The trouble is that the URL function currently assigned by postCollection knows nothing about /users. This is the exact problem that relational models set out to solve. Paul Uithol’s backbone-relational library offers a comprehensive implementation of many familiar relationships, but for lightweight projects it might be worth considering how individual relationships may be defined.

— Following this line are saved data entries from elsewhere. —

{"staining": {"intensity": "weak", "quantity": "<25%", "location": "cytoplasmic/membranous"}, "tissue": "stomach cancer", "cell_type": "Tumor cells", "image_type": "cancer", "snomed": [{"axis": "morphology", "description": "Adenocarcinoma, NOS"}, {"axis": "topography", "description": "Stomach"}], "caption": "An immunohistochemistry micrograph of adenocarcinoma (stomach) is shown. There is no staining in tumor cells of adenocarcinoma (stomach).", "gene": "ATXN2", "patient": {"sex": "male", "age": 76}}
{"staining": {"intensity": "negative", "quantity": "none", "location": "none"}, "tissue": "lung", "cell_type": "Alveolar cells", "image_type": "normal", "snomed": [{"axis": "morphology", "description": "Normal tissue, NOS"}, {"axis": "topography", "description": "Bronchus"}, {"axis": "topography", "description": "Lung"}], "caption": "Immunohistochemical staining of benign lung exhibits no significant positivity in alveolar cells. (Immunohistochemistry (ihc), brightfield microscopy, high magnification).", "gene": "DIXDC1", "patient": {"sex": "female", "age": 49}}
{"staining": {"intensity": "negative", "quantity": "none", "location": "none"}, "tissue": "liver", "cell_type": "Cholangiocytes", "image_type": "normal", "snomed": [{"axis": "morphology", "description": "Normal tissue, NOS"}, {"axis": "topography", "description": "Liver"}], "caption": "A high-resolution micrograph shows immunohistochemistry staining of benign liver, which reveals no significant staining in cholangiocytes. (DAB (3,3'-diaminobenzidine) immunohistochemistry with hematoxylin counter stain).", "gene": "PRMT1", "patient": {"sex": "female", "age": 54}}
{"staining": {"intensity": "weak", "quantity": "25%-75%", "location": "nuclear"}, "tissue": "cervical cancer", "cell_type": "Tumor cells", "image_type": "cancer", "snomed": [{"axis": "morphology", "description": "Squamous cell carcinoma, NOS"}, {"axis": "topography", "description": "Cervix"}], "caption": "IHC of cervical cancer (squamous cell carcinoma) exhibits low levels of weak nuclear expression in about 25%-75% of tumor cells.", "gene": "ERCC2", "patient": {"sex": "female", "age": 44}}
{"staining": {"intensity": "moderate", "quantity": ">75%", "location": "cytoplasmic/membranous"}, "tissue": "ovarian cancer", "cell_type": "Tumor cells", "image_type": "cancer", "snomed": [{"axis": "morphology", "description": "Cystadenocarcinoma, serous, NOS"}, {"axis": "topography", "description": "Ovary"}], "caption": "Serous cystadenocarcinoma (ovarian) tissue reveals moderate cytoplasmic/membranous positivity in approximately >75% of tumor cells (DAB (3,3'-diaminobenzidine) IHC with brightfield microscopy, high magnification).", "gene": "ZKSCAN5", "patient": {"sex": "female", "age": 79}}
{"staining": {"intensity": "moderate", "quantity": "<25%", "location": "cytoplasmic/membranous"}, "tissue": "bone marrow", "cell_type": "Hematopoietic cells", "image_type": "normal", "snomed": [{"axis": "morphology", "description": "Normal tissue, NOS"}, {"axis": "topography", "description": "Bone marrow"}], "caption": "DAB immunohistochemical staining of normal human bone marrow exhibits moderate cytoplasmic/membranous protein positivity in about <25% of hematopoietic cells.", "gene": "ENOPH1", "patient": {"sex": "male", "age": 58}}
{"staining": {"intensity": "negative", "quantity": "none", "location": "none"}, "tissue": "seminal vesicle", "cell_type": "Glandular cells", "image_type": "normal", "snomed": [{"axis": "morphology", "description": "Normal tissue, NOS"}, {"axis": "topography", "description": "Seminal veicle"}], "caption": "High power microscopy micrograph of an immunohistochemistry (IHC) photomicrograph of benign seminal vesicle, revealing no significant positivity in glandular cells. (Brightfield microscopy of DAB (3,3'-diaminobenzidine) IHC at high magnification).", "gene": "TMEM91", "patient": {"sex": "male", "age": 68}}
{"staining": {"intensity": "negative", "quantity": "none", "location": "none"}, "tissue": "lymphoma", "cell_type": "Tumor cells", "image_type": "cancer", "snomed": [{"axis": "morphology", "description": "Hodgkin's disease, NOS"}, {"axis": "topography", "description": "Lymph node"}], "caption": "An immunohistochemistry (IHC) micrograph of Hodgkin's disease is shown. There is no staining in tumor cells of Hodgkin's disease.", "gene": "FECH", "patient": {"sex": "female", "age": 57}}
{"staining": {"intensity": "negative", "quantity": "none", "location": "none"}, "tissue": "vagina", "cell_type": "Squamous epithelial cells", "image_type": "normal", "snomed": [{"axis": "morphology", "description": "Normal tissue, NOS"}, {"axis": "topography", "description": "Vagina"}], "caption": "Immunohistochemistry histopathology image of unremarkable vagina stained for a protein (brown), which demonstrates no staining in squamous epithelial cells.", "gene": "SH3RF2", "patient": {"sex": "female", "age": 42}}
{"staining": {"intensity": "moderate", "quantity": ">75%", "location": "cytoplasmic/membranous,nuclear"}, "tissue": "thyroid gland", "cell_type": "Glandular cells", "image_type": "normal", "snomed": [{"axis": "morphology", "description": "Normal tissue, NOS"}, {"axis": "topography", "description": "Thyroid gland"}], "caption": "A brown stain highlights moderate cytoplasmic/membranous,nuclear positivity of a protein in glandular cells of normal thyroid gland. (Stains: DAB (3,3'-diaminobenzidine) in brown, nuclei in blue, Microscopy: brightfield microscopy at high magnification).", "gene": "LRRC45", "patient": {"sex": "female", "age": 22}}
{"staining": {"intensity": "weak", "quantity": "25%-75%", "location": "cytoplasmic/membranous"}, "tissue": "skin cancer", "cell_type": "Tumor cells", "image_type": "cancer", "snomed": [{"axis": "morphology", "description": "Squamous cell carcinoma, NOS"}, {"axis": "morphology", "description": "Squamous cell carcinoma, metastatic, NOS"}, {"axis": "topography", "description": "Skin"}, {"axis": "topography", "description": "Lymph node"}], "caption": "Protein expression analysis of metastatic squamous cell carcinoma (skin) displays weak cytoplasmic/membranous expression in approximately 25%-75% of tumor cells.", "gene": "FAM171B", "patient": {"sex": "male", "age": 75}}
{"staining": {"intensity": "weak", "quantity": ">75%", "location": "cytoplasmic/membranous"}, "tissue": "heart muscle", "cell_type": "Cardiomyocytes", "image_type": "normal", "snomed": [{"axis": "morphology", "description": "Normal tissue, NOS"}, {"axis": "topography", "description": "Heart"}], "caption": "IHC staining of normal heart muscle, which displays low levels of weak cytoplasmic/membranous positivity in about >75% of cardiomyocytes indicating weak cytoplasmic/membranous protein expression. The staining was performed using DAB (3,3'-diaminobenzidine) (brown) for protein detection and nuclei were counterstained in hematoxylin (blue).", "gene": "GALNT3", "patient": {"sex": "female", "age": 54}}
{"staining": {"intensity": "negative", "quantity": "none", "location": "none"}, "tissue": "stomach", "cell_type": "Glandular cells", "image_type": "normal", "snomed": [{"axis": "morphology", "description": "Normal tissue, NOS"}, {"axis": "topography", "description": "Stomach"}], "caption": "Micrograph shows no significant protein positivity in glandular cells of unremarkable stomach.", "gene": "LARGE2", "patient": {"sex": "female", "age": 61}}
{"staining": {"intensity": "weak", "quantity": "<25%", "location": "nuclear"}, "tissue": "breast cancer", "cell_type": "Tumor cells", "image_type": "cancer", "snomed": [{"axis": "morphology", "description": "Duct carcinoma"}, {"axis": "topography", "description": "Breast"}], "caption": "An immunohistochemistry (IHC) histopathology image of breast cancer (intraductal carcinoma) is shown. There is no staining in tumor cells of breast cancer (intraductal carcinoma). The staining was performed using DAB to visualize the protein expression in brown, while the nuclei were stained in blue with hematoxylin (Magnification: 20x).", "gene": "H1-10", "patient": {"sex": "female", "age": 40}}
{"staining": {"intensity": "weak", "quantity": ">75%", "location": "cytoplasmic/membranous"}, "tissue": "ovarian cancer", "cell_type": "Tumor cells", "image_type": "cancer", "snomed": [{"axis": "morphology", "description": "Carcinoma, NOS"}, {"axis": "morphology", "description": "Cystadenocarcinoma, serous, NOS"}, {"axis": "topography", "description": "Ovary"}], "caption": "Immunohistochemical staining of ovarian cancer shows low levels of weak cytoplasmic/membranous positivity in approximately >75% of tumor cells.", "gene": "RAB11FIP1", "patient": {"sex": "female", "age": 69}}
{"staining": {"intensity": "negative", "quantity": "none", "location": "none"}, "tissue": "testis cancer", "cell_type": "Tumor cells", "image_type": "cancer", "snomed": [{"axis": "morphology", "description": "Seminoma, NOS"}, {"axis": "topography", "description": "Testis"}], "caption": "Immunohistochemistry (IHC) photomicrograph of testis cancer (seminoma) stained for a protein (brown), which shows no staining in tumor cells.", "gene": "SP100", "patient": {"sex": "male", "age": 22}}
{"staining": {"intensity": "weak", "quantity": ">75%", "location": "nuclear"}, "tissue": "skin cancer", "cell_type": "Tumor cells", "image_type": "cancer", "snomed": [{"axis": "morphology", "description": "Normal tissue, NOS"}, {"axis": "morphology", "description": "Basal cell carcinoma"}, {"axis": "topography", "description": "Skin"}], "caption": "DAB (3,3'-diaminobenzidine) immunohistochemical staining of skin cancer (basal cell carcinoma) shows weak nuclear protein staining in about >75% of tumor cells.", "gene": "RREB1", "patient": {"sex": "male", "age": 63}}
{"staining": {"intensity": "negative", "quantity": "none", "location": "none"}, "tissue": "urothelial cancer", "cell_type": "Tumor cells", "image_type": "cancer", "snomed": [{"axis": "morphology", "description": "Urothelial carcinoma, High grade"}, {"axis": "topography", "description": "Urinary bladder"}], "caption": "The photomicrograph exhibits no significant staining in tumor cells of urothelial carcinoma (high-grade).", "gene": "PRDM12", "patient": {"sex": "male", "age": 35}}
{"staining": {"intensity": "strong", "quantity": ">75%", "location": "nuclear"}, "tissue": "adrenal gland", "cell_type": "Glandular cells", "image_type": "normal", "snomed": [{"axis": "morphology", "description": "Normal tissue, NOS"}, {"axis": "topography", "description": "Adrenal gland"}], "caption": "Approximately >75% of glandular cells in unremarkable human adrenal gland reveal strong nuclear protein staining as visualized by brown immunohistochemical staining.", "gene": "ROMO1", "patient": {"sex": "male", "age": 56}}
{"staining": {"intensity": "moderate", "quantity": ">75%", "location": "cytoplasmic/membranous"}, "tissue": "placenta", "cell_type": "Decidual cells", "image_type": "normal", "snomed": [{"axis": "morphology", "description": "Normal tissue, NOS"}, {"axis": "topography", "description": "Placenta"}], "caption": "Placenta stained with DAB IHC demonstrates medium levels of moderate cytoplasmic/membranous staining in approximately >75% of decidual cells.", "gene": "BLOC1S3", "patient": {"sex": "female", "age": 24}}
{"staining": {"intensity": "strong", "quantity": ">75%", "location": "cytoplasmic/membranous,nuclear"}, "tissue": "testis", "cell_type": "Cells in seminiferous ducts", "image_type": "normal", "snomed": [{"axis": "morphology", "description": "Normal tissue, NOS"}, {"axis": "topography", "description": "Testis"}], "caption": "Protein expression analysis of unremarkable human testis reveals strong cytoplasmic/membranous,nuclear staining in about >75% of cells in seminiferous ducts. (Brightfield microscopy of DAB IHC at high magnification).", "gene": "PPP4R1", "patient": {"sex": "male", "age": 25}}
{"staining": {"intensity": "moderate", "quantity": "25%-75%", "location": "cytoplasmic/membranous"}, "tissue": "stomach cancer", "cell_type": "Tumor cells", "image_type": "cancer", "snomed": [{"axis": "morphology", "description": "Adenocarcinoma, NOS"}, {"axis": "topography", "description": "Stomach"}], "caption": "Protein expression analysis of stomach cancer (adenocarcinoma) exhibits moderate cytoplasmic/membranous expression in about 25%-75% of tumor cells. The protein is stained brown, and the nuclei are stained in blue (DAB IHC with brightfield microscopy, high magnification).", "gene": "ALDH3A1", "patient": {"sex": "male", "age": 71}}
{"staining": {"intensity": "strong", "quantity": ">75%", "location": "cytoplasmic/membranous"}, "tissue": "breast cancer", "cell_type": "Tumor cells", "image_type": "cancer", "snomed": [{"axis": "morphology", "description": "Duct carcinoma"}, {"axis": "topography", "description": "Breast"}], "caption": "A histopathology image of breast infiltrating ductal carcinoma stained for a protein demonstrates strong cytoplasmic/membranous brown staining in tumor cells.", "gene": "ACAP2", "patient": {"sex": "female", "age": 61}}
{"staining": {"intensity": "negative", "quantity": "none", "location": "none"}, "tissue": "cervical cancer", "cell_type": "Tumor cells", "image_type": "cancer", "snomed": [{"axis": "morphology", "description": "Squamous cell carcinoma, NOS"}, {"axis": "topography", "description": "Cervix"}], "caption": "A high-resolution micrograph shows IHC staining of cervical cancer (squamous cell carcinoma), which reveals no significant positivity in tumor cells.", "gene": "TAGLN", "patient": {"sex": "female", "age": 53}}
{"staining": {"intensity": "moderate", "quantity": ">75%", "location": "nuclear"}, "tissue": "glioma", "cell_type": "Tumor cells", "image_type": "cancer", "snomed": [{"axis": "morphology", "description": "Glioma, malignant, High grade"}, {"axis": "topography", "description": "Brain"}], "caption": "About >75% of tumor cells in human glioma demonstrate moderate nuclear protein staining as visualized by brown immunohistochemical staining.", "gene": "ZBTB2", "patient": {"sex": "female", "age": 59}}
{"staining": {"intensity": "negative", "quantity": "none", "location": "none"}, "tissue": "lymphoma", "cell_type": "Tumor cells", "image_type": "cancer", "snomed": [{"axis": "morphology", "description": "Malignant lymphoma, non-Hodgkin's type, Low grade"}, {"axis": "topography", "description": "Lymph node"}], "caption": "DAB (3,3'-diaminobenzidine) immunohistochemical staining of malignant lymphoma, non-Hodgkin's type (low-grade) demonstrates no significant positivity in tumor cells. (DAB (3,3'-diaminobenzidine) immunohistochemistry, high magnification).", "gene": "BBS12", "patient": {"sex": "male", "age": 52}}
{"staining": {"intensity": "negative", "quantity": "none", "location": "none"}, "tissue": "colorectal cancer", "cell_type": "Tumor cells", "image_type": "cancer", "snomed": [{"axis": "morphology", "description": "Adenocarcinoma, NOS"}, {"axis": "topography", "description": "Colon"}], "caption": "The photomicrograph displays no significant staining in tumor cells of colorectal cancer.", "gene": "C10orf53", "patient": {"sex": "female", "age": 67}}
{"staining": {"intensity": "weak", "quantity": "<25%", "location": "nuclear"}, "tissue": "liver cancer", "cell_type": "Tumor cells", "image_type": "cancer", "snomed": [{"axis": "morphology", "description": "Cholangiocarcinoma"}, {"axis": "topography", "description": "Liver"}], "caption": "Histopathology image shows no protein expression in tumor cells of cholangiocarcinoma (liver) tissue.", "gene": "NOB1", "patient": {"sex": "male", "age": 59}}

Returning to the problem at hand, there are three obvious solutions for describing post relationships. In order of ascending practicality, they are:

  1. Create a convoluted helper for telling the url function where to look
  2. ExtendpostCollection, redefining url for each relationship
  3. Create relational methods in the collection and adjust the url method accordingly

Extending the collection isn’t out of the question in certain situations (e.g., where child models will not belong to more than one parent), but the third choice is the one suggested in the documentation. Put into action, the “has-many” relationship between a blog and its posts turns out like this:

var postCollection = Backbone.Collection.extend({
  model: post,
  url: function () { return '/posts'; }
});

var blog = Backbone.Model.extend({

  defaults: { posts: [] },

  initialize: function () {
    var self = this;
    this.posts = new postCollection(this.get('posts'));
    this.posts.url = function () {
        return self.url() + '/posts';
    };
  },

  urlRoot: '/blog'

});

The magic here takes place when the collection is initialized. First, a new postCollection is drawn from whatever is stored in the model’s posts attribute. That makes it possible to pass in an array of posts directly to the blog—very handy for dealing with responses from a JSON API:

var data = {
  id: 42,
  posts:[
    { id: 13, title: 'hello, world' }
  ]
};

var myBlog = new blog(data);

The second step is to assign the posts’ URL so that requests referencing individual posts will be directed through the blog’s endpoint. Now, each post’s URL will be computed relative to the parent model

myBlog.posts.each(function (post) {
  console.log(post.url()); // /blog/42/posts/13
});​

The possibilities beyond this fairly trivial example aren’t hard to imagine. Mirroring the “has-many” posts relationship for a blog resource as a “belongs-to” relationship for each post would simply be a matter of creating a reverse reference in each post. But any more serious relationships are probably a hint that it’s time to seriously consider adopting a more serious Model library. No need to reinvent the wheel. For simple relationships, however, it only takes moments to adjust Backbone’s built-in Models to suit.